The nurse's friendly smile was gone. Her mouth became a thin, serious line. She looked at the other person with her. It was a short look, but Nancy saw it. She saw the fear in their eyes.

If they were afraid, then she was in real trouble.

---

The next hour was a blur of noise and movement.

People packed a bag for her. They talked on phones in low, urgent voices. The air in the penthouse buzzed with panic.

Through it all, Nancy felt a hollow ache in her chest. It was the space where Theodore should have been. She tried to call him. Her finger trembled as she pressed his name.

The phone rang once, twice, three times. Then a recorded voice told her to leave a message.

He was on the other side of the world. He was unreachable.

She was completely alone.

The ride to the hospital was a nightmare of sound and light. She lay on a stretcher in the back of an ambulance. A siren screamed over the city. Red and white lights flashed across the ceiling. She held onto the metal rail of the stretcher so tightly her hands turned white. She would not cry. Crying would not fix this. Crying would not save her babies.

---

The hospital was bright and cold. It smelled like cleaning supplies.

A doctor with a tired face came to see her. He looked at a machine beside her bed that showed two little heartbeats.

"You are showing signs of early labor," the doctor said. His voice was not unkind, but it was very serious. "The babies are not ready to be born. We are going to try to stop it."

Nancy could only nod. Her throat was too tight for words.

What followed was a flood of things she did not understand. A shot in her arm that stung. A cold bag of fluid connected to her arm by a long tube. Nurses telling her she must not get out of bed. Not for any reason.

They moved fast. They were fighting a war inside her body.

But none of their medicine could touch the cold fear growing inside her.

She was not ready. The twins were not ready.

If she lost them now…

She squeezed her eyes shut, forcing back a sob.

She would not let that happen. She could not.

---

Time moved strangely in the white hospital room.

The bad pains slowed down, but they did not go away completely. The doctor called it "threatened preterm labor." They had paused the storm, but the clouds were still there.

She would have to stay in the hospital, they said. In this bed. They would watch her and the babies every minute.

And still, Theodore did not call.

No message. No word. Nothing.

That night, Nancy lay in the hard hospital bed. Machines beeped softly around her. Wires connected her to screens that watched her babies' hearts.

She put one hand on her stomach. She could feel the hard, round shape of it.

She started to talk. Soft words, just for them.
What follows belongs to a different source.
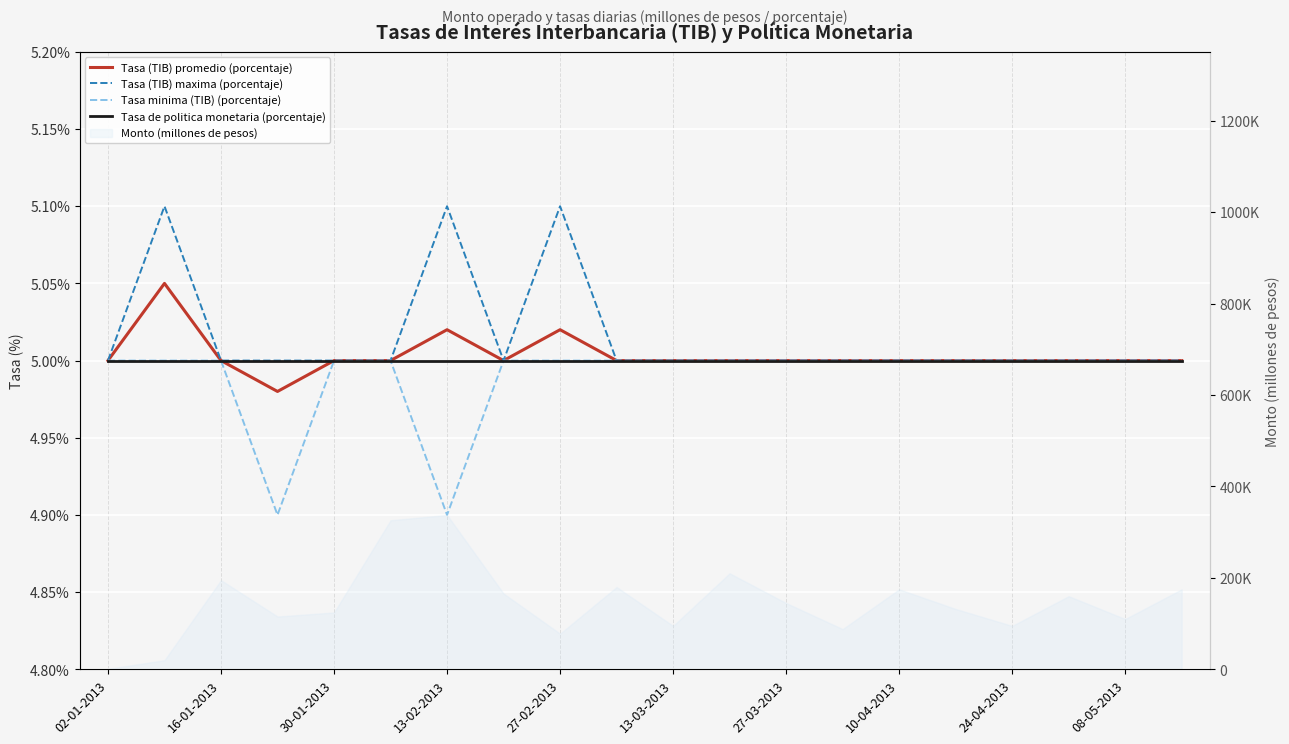

What is the lowest value of the Tasa minima (TIB) (porcentaje) series?

4.9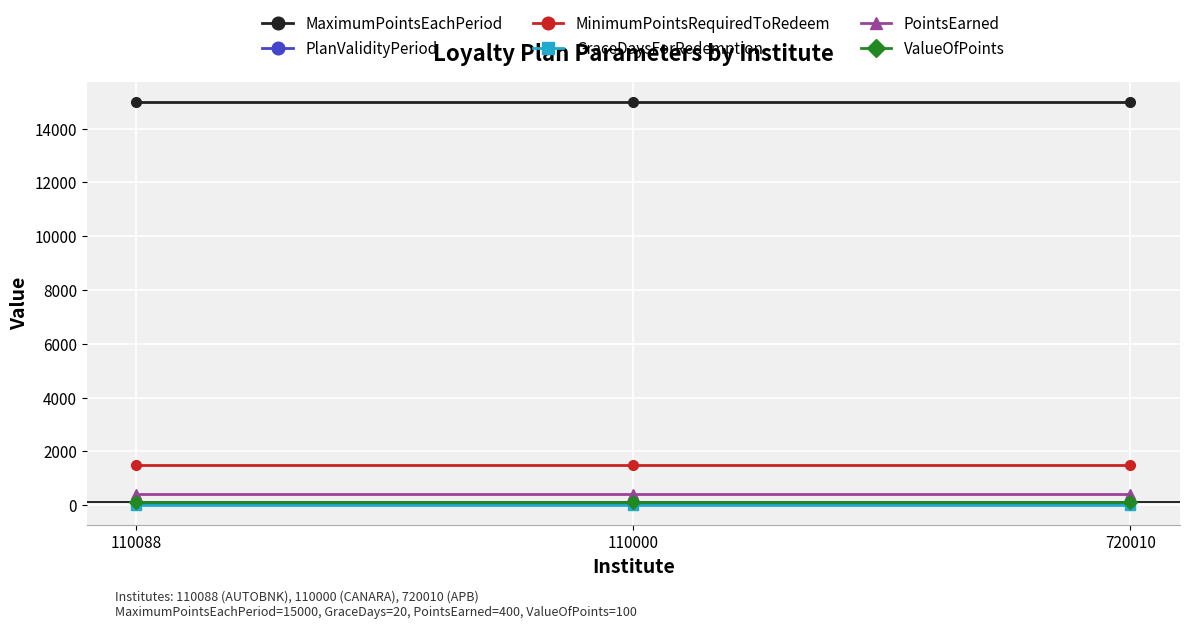

What is the total value across all series at 720010?

17045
"I am here," she whispered into the quiet room. "I am right here. I am not going anywhere. You just have to stay with me. Please, stay with me."

She did not know if they could hear her. She did not know if it helped.

But it made her feel less alone.

For the first time since this whole terrible journey began, Nancy let the tears come. They were hot and quiet. They slid down her temples and wet the thin hospital pillow.

She cried for the two tiny lives fighting inside her.

She cried for the simple life she had lost.

She cried because she had started to believe Theodore would protect her,and in her worst moment, he was gone.

And she cried because, even though it made no sense, a stupid, stubborn part of her heart still wished he would walk through the door.